Так удивительно было Журбе видеть вздыхающего Абаканова, что Журба сказал ему об этом.

— Чего удивляешься! Я любил жизнь широкую, без берегов, большую, и вдруг Люба...

— Передо мной явилась ты...

— Именно! Она явилась, как виденье, только, увы, не мимолетное... Я полюбил ее сразу, как говорится, с первого взгляда. Все понимал: муж, дочурка, но полюбил вопреки здравому смыслу, вопреки разуму.

— А она?

— Ответила, но не позволила перейти грань, после чего говорят: произошла измена. Мы были и остались чисты, как брат и сестра. Удивительно? Да, удивительно. Можешь не верить. Говорю правду. Хотя мужчины любят прихвастнуть своими победами. У нас в этом смысле ничего не было. Ничего.

— Продолжай, продолжай!

— Черт его знает, что получается. Кажется, все женщины одинаковы, так нет же: вот с этой — счастье, а с этой — наказание. В этой все тебе нравится, даже недостатки, а у этой и достоинства неприятны. Люба полюбилась мне всем. Нельзя сказать, чтобы я не знал до нее женщин; изыскателю приходится порой попадать в самые неожиданные лапы и лапки... Мне ли говорить тебе! — Абаканов лукаво улыбнулся. — Но все это не то, не то... И вот Люба. Как она боролась со своим чувством! Мы могли в те первые безоблачные месяцы уехать куда-нибудь, бежать. Но... Люсенька... Для Радузева Люсенька — это жизнь, больше жизни. Оставить девочку Радузеву Люба не могла. Значит, бежать надо было с Люсенькой. А Радузев? Какое право мы имели казнить его? За нашу любовь? Бог ты мой, сколько взаимных упреков, обид, подозрений, чего хочешь. Влюбленные, кажется, то и делают, что без конца упрекают друг друга.

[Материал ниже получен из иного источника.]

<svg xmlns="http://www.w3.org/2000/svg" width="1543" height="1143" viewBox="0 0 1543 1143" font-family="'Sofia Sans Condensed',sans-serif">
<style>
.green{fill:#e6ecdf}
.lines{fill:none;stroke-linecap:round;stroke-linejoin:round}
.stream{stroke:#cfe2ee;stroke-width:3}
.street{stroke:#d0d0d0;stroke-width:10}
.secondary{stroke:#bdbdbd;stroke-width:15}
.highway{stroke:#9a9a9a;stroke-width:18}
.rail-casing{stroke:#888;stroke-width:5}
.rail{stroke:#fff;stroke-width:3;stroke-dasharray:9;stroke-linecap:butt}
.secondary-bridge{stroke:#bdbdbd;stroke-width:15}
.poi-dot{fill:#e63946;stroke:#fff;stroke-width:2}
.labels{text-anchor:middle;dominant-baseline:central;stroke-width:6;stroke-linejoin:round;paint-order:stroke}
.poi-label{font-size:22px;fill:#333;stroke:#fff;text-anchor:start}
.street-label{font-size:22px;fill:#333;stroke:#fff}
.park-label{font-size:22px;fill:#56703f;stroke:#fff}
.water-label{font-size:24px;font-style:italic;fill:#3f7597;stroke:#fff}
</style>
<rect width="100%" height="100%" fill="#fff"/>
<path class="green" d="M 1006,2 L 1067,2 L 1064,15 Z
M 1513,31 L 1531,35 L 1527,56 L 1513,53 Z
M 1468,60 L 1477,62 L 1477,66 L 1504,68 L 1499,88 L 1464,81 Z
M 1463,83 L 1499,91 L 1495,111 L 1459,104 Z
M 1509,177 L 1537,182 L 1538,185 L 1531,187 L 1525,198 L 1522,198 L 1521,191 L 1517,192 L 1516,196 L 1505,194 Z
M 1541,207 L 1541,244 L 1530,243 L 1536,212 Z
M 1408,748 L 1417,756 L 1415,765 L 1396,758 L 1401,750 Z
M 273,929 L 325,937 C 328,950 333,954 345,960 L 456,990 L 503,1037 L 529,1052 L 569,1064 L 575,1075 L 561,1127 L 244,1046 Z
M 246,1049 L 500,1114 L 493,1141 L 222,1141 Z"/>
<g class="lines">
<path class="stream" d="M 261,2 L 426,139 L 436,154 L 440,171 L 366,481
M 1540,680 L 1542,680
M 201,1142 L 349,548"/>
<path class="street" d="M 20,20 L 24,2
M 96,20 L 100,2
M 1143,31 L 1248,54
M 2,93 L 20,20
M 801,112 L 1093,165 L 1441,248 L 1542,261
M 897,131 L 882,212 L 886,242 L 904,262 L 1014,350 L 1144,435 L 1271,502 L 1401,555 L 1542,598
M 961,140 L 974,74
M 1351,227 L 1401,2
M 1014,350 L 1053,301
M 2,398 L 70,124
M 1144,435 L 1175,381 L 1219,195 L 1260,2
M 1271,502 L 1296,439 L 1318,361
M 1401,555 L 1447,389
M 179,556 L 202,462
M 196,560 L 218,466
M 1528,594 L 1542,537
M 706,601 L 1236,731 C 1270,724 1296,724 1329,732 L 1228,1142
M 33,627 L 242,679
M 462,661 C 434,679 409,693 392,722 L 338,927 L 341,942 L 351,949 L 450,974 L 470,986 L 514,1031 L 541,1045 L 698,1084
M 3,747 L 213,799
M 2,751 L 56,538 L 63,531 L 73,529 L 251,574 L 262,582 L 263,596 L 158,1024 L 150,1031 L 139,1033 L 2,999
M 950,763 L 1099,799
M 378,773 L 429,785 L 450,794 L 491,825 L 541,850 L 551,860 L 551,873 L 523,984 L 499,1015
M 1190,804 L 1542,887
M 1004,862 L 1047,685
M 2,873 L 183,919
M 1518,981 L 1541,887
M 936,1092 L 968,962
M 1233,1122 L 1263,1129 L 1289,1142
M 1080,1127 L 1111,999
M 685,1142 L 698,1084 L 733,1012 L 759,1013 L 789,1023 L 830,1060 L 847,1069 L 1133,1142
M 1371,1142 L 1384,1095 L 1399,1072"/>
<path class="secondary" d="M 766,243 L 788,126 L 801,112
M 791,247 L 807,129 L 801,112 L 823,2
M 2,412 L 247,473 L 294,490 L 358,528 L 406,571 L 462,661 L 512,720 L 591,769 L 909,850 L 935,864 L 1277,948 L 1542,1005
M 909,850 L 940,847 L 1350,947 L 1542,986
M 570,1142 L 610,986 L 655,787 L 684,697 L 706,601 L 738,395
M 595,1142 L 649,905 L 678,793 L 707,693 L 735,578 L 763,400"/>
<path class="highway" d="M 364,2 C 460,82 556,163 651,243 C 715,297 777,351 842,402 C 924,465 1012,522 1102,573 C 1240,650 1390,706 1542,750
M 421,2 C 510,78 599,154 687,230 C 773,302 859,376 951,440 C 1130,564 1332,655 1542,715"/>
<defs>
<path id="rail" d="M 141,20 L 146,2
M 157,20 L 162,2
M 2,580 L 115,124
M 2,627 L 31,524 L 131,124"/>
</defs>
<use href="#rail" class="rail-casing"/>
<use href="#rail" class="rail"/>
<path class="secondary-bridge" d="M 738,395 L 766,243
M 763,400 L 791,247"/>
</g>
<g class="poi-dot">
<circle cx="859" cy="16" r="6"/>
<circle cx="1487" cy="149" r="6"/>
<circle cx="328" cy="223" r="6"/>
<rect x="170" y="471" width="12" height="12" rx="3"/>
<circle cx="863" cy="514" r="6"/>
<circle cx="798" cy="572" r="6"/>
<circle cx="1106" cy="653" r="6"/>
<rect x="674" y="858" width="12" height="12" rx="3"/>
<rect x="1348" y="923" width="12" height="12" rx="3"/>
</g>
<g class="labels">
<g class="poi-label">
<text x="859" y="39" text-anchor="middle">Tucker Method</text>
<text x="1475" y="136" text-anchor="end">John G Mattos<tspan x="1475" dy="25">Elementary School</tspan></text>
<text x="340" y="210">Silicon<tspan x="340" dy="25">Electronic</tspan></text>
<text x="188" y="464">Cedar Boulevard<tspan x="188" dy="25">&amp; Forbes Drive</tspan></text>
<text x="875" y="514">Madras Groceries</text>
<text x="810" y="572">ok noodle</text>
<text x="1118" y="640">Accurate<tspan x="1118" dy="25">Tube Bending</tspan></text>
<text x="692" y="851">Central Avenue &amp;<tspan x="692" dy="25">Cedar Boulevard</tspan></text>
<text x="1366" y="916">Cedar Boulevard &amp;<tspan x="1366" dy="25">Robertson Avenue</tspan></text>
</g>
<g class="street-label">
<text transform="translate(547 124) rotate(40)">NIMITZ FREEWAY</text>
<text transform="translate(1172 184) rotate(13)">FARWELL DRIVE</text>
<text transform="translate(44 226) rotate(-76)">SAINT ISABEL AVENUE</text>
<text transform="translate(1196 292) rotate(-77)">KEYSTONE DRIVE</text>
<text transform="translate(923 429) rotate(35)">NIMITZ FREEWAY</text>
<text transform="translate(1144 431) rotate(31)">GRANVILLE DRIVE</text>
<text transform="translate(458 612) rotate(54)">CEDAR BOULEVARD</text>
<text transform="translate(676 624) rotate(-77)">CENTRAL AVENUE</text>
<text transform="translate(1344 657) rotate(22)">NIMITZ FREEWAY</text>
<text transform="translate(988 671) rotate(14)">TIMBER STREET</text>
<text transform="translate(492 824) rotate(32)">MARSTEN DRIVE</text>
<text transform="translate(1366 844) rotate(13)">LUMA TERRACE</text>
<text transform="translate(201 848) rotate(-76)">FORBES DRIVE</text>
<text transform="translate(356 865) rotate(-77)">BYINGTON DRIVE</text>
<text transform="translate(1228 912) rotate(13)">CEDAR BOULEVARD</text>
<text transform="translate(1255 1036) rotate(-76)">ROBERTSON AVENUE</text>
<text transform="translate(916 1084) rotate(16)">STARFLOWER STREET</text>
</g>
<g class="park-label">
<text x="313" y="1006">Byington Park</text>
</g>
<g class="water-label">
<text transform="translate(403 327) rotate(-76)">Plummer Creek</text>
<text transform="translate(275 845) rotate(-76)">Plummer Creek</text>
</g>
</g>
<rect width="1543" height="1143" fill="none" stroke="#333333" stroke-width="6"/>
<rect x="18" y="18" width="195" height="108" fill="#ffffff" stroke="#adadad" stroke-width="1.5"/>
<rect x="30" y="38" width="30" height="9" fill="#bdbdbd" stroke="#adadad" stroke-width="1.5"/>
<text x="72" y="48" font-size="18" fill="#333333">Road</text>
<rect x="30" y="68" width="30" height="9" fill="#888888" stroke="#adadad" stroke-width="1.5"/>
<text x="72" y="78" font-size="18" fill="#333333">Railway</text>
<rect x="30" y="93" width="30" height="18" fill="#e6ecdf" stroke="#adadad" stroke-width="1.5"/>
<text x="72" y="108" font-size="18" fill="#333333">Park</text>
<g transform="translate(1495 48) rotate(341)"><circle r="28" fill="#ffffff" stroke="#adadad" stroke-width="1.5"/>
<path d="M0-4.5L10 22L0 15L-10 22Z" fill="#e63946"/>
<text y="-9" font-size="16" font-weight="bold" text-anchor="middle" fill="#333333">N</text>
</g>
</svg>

— И она осталась с нелюбимым человеком?

— Она осталась с отцом своего ребенка. С больным, изломанным человеком, с которым живет десять лет и которому не изменила никогда ни с кем.

— Так... так...

— Он увез ее, когда ей было шестнадцать, вырастил, воспитал. Он щадил ее, берег, он никогда не воспользовался своим опытом мужчины, своим нравом покровителя, он дал ей возможность вырасти, узнать его и самой решить, как поступить дальше. Она полюбила, и тогда только он стал ее мужем.

— Романтично!

— Да, романтично. Жизнь у Радузева сложная, путаная, но, мне кажется, честная. Я верю ему. Однако хватит! Это не относится к изысканиям...

— Чем же у вас кончилось?

— Не кончилось. Мучаемся... трое... ничем, впрочем, не запятнав совести.

Журба задал еще несколько вопросов, но Абаканов не ответил.

Ускорили шаги.

Рассказ взволновал Журбу, он подумал, что к чужой жизни мы неравнодушны потому, что в ней находим место себе, что большое чувство всегда трагично, что каждый человек мечтает о необыкновенной любви, но находит ее лишь тот, кто встретит непреодолимые препятствия. И было грустно, как в тот вечер, когда он бродил один по городу, заглядывая в чужие окна.

Остальную часть дороги они прошли молча.

Перед селением Журба оглянулся на кусты, залитые предвечерним светом. Хотелось представить здесь огромный металлургический завод, большой светлый город, но ничего, кроме потемневшей к вечеру травы да гор, вершины которых неестественно ярко сверкали, не увидел. Завод и город в тайге, на пустыре, были такой далекой мечтой, что реально представить их не хватило никакого воображения.

Уже затемно они пришли к дому. Женя, отдохнувшая после работы, принаряженная, с красной ленточкой на подобранных кверху волосах, встретила так приветливо, что у Журбы настроение улучшилось. «Какая она все-таки...»

Но тут выступила хозяйка, тоже принаряженная и тоже ожидавшая возвращения, и певучим своим голосом протянула:

— Заждались мы... — и подняла жаркие свои глаза.

Журбе стало нехорошо, и он отвернулся.

— Умывайтесь и скорее ужинать.

— А вы уже поужинали? — спросил Абаканов Женю.